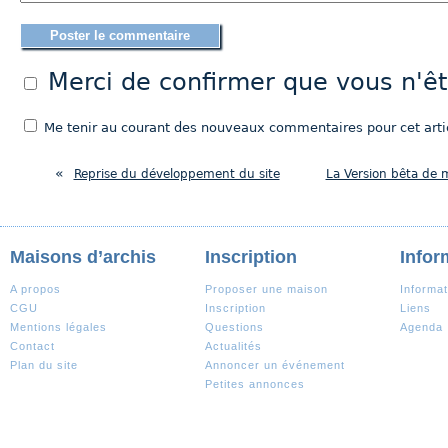
Merci de confirmer que vous n'
Me tenir au courant des nouveaux commentaires pour cet artic
«
Reprise du développement du site
La Version bêta de m
Maisons d’archis
Inscription
Infor
A propos
Proposer une maison
Informat
CGU
Inscription
Liens
Mentions légales
Questions
Agenda
Contact
Actualités
Plan du site
Annoncer un événement
Petites annonces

__To do__. The lines to output run from the one containing "Me tenir au" to the last line of the entries; give them back exactly.

__Solution below__.
Me tenir au courant des nouveaux commentaires pour cet artic
«
Reprise du développement du site
La Version bêta de m
Maisons d’archis
Inscription
Infor
A propos
Proposer une maison
Informat
CGU
Inscription
Liens
Mentions légales
Questions
Agenda
Contact
Actualités
Plan du site
Annoncer un événement
Petites annonces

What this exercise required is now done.